### WORK REQUIRED
Repeat every line of the records below word for word, but leave the pictures out.

----- RECORD SET

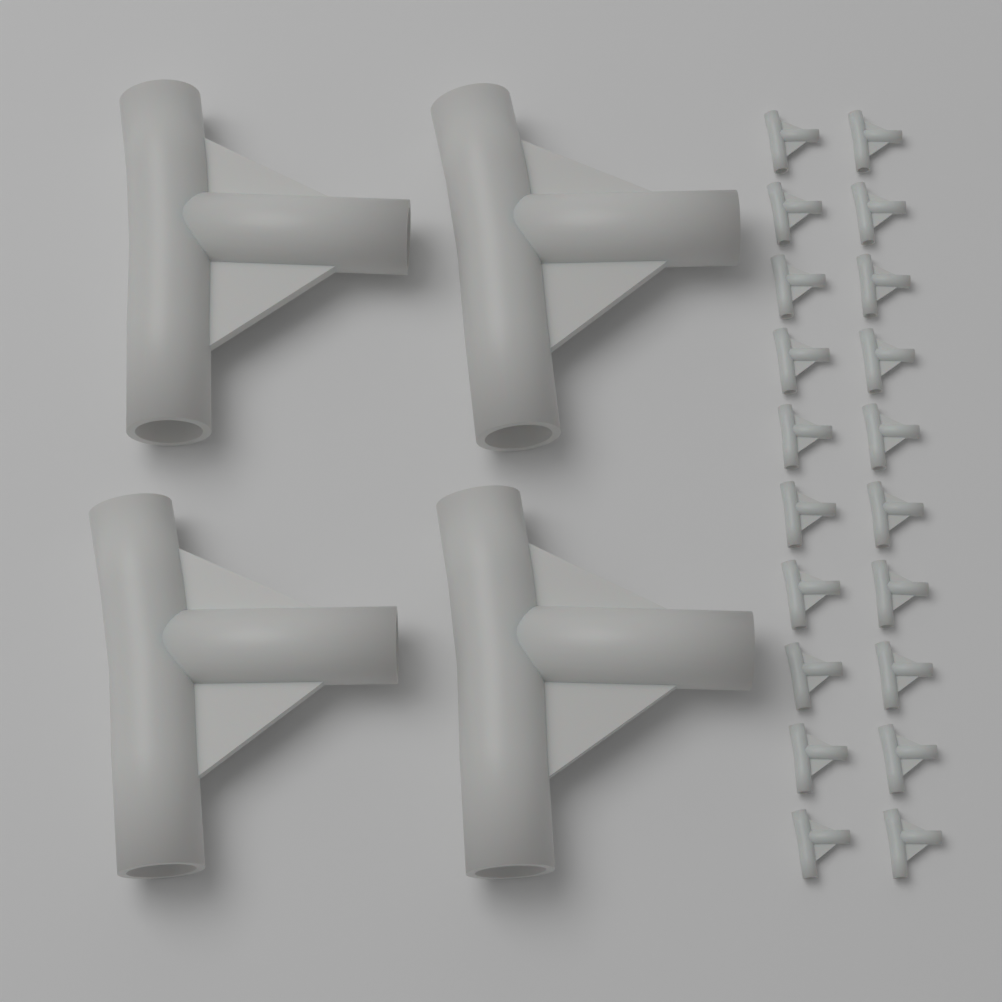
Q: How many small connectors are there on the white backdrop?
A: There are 20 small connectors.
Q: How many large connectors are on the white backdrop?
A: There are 4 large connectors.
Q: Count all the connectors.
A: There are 24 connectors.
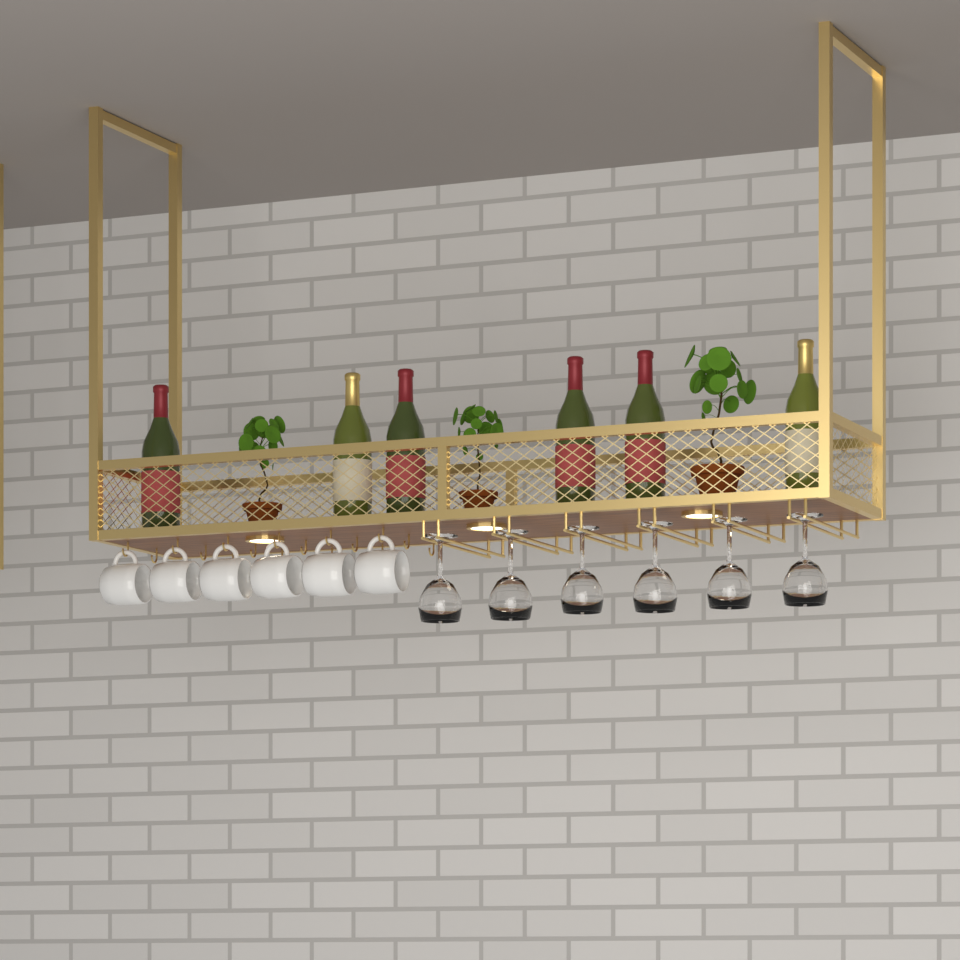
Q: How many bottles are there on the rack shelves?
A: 6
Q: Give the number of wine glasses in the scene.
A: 6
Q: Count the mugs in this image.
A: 6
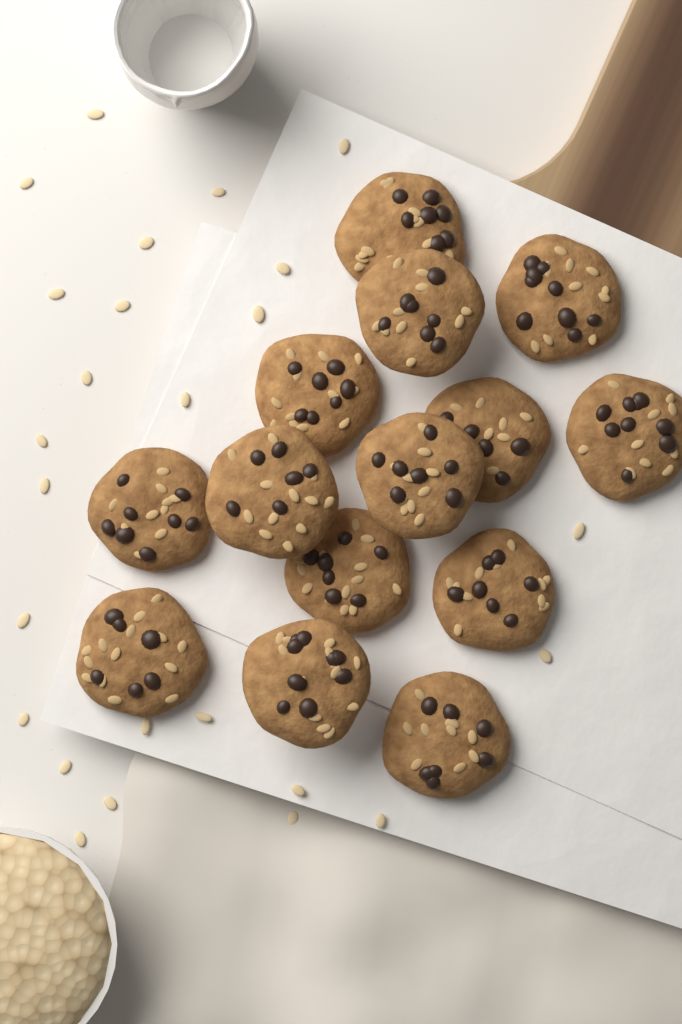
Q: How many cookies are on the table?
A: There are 14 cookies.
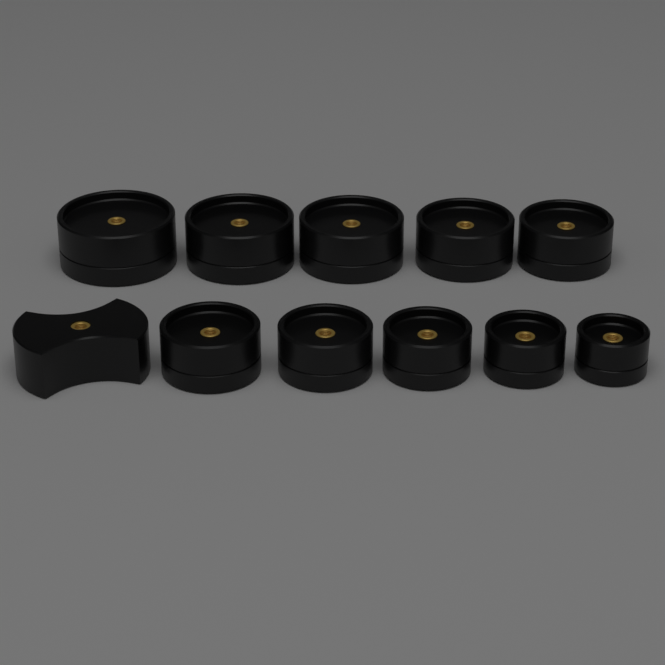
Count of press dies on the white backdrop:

----------

### COMPLETED EXERCISE
Q: How many small connectors are there on the white backdrop?
A: There are 20 small connectors.
Q: How many large connectors are on the white backdrop?
A: There are 4 large connectors.
Q: Count all the connectors.
A: There are 24 connectors.
Q: How many bottles are there on the rack shelves?
A: 6
Q: Give the number of wine glasses in the scene.
A: 6
Q: Count the mugs in this image.
A: 6
Q: How many cookies are on the table?
A: There are 14 cookies.
Count of press dies on the white backdrop:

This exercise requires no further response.